BEGIN Excerpted records

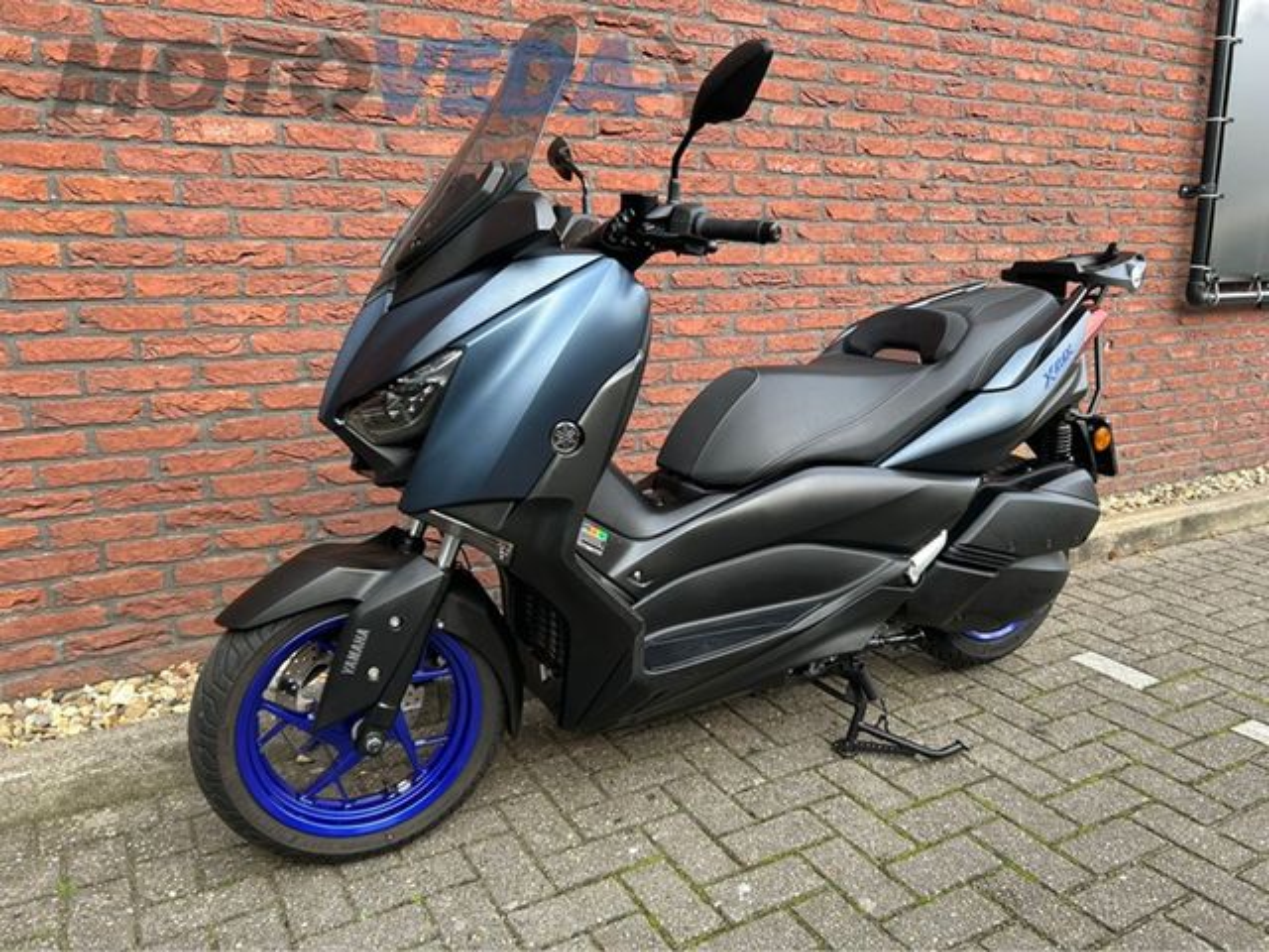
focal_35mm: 26
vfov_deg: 53.1
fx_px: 953
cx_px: 634
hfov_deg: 67.3
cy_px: 476
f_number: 1.5
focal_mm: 5.7
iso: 32
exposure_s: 1/121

END Excerpted records

_What is required:_
Could the entries above be written out word for word, pictures excluded?

_Exercise answer:_
focal_35mm: 26
vfov_deg: 53.1
fx_px: 953
cx_px: 634
hfov_deg: 67.3
cy_px: 476
f_number: 1.5
focal_mm: 5.7
iso: 32
exposure_s: 1/121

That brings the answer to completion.